Now I am feeling utterly alone — like the ‘nowhere to go’ feeling that haunted the PhD (from knowing that I was too radical on climate to work for government or mainstream NGOs but not radical enough to work for activist NGOs) has been realized. Somehow, despite spending all the time since 2007 working or studying, I have become drastically less employable than I was when I finished my undergrad in 2005. At the same time as my own prospects feel erorded, the global picture has darkened mercilessly.

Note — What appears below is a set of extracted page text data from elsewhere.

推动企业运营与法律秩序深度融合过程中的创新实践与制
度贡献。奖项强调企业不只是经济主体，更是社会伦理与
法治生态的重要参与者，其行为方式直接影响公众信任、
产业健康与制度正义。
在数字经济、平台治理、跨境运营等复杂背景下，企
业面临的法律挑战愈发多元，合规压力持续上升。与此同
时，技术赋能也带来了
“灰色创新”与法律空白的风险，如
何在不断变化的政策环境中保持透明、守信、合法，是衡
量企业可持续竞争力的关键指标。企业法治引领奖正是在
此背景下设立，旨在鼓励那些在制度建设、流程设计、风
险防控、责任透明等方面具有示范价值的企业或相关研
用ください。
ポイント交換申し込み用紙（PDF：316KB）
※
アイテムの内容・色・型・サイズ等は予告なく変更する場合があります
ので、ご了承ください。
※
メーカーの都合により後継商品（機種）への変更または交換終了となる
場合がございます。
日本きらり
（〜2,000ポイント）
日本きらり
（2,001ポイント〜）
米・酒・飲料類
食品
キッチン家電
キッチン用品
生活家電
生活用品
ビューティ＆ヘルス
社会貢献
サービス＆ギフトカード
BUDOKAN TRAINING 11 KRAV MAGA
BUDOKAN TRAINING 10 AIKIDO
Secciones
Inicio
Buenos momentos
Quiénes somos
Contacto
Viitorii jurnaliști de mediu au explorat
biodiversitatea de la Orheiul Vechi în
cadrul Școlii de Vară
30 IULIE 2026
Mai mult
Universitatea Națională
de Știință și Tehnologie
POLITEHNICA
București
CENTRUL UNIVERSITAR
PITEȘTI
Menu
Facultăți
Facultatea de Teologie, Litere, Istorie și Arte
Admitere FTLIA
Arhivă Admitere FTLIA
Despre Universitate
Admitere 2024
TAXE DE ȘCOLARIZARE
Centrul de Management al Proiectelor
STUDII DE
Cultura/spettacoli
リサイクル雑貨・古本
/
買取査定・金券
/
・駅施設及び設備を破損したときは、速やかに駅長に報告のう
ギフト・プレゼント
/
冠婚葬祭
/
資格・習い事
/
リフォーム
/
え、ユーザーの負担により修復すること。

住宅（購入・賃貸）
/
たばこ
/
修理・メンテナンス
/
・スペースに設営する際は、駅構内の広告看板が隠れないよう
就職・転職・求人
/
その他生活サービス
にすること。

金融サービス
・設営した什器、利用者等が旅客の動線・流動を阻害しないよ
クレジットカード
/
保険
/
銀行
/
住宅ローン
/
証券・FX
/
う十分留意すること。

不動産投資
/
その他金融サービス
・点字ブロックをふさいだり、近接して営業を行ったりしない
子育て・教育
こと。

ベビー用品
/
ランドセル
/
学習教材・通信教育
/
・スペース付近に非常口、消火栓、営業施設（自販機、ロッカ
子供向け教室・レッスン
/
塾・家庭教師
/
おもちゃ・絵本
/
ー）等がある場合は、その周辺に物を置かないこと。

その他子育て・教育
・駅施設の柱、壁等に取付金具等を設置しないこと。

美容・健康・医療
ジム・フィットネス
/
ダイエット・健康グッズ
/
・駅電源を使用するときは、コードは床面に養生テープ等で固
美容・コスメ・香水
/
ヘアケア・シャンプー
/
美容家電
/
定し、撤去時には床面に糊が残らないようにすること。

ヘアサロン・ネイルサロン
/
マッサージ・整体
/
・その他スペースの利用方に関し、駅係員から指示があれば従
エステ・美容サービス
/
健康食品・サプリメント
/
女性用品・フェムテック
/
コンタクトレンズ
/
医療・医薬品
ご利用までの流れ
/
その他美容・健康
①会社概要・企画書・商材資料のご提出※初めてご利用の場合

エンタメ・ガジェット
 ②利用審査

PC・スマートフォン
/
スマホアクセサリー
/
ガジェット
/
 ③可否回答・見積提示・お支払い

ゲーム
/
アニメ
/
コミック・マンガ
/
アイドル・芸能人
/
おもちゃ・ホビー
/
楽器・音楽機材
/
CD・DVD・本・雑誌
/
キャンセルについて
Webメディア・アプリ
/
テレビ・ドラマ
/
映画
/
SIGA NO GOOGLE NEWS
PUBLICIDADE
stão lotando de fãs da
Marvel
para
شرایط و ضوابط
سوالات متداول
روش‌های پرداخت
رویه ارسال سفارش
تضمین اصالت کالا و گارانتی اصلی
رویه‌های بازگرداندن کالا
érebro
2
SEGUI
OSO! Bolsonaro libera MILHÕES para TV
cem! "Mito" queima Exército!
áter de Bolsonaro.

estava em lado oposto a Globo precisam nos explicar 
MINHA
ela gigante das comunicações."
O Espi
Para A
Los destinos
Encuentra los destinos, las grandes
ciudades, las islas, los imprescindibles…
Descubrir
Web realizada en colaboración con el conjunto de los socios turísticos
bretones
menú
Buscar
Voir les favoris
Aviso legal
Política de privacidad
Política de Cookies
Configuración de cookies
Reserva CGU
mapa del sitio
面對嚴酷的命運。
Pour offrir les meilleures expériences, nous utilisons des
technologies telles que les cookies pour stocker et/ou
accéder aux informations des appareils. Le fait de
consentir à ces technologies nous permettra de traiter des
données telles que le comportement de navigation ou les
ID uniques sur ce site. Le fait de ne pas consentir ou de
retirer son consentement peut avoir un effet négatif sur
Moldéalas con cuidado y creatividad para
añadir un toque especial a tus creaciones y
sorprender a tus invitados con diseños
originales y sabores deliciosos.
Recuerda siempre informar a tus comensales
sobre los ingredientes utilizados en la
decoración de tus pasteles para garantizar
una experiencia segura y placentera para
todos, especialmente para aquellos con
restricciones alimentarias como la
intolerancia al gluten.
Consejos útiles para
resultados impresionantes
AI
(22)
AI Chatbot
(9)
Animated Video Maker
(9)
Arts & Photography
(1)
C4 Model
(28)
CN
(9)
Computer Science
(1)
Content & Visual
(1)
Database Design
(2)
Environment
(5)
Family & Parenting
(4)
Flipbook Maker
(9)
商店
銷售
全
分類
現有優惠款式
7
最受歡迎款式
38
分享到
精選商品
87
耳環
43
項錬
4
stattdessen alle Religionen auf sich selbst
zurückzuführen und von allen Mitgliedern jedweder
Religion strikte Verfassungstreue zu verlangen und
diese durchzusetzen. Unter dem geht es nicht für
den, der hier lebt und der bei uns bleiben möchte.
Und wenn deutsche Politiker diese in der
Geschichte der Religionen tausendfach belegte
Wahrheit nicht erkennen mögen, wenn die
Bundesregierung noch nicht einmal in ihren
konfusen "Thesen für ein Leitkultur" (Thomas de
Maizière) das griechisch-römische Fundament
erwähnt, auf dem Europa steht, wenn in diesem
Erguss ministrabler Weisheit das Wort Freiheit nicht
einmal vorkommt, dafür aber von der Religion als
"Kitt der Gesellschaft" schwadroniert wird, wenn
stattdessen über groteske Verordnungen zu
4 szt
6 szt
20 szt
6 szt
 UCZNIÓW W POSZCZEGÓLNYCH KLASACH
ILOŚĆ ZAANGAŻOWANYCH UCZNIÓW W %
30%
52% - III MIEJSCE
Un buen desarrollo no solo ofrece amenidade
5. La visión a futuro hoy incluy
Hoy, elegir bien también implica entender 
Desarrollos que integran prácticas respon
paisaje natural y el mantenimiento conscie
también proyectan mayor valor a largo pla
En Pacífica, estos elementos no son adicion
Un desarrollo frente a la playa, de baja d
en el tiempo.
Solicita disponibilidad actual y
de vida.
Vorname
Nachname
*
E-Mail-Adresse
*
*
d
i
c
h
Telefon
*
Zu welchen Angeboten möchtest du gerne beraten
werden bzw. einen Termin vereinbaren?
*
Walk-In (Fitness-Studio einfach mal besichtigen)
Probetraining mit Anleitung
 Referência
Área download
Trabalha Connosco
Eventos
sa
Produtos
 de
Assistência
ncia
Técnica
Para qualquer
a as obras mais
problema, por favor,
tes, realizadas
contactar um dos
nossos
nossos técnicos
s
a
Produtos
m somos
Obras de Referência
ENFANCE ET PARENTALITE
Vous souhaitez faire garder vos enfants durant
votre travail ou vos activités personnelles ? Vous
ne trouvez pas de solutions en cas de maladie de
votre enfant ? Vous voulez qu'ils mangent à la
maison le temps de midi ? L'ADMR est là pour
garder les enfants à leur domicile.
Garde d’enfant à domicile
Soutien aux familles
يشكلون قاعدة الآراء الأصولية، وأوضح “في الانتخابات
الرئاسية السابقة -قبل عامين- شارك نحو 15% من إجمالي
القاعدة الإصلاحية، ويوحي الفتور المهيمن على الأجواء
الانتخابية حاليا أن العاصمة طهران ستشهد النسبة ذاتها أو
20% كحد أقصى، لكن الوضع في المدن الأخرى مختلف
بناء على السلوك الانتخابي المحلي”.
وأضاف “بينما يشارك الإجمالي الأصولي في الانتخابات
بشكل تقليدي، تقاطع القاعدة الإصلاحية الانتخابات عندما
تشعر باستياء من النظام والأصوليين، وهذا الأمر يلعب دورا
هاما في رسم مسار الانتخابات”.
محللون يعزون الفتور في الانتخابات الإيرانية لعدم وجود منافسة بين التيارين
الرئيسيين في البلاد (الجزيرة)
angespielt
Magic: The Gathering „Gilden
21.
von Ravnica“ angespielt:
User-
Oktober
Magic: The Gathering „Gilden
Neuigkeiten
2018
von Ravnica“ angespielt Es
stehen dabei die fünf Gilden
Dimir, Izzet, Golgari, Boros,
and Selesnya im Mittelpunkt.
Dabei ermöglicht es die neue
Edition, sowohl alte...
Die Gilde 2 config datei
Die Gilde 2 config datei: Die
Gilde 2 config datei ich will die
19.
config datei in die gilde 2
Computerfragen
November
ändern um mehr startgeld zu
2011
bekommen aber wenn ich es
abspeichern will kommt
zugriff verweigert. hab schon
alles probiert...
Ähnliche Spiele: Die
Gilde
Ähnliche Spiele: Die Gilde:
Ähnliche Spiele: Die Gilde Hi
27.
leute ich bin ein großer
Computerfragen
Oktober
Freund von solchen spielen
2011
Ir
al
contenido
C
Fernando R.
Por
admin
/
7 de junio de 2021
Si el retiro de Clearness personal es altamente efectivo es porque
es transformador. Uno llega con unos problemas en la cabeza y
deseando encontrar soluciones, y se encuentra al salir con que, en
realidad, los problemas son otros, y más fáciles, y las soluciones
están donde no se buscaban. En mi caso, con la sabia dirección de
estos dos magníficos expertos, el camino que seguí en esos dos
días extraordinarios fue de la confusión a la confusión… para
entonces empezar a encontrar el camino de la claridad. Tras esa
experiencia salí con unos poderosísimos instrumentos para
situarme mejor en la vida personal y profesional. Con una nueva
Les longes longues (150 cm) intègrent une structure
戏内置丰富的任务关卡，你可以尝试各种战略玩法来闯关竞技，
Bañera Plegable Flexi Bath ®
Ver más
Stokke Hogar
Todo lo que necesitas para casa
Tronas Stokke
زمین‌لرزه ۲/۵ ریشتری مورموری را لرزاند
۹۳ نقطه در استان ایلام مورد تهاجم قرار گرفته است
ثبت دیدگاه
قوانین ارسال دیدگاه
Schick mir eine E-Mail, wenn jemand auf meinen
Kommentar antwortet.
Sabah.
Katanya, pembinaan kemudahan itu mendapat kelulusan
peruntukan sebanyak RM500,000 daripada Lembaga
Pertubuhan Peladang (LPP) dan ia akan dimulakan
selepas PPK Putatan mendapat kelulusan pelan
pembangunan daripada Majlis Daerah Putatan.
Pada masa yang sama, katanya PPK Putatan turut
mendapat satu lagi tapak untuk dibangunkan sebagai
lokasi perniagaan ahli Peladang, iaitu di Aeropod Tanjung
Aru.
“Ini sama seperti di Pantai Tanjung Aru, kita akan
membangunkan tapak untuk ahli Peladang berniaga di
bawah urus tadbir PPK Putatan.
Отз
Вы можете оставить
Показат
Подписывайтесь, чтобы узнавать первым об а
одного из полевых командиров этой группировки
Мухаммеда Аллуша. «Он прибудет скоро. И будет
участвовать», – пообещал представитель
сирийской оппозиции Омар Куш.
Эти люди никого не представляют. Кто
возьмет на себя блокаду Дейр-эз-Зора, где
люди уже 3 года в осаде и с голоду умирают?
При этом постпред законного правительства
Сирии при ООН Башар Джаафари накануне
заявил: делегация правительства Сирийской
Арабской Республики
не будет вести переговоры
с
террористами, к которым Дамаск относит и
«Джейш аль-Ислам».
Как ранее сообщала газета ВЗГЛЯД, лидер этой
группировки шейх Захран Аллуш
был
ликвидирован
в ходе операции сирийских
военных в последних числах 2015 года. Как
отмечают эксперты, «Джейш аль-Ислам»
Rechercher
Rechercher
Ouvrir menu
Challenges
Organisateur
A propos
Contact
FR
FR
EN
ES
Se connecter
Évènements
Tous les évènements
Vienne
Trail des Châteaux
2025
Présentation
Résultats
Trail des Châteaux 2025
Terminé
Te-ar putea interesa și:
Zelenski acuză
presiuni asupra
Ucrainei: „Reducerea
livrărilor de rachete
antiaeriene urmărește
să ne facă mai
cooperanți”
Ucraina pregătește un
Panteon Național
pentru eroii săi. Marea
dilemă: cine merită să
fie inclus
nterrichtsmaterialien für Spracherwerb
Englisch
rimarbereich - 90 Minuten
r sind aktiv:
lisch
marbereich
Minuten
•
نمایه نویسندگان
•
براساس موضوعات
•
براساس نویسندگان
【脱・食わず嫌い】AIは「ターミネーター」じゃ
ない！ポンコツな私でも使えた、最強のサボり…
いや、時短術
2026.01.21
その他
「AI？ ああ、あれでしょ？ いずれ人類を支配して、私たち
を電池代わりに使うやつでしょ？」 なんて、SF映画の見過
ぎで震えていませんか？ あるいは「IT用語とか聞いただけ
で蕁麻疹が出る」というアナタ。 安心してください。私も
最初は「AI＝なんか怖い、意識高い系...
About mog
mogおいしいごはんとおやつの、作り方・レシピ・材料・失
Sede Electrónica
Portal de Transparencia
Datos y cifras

I feel like I have been in a crisis at least since I learned that I was going to lose my housing on Markham Street in early 2018. I feel like I have lost my connections with or been pushed out of all the important organizations in my life, and that anywhere I can go now is a reminder of how isolated I am, how much has gone wrong, and how bad the projections for the future are. When I stay home, I can’t help feeling insecure because I don’t have income to cover the rent. When I go to U of T, it feels like a club I am no longer part of. Out and about in the city, I feel surrounded by a society that has been told for thirty years now that our habits will be the ruin of our planet, and which has decided to plow straight ahead regardless. Every car I see driving is a reminder to me of that choice, as is every grocery store groaning with fresh produce and luxury foods, given my knowledge about how we are denying such bounty to our successors, and that people in 100 years may be unwilling to believe that there was ever such easy plenty in the world. Visiting Vancouver was often an over-busy and stressful reminder that I don’t have a refuge there either.

In part because people have pulled back on socializing since COVID, I feel like I don’t have any friends left — nobody who I could drop in on, or meet for a coffee, or even telephone and expect an answer from. Life feels divided into two camps: (a) one of people who are actually doing well, but find it uncomfortable to recognize how badly the rest of us are in crisis and so mostly choose to ignore it to stay comfortable and (b) people too much in crisis themselves to provide any aid or uplift. Indeed, my feeling of lacking the material and psychological resources to provide such aid and uplift to friends and family in difficulty is a major contributor to overall feelings of uselessness, hopelessness, and dread about what is to come.

Today more than at any time I can recall recently, I wish I could just stop thinking. Thinking feels like it’s just a conduit for more pain and fear. When you are a fly on the kitchen counter — as the shadow of the fly-swatter has you framed, and the lethal web is swooshing forward — it is better not to be able to understand what is happening.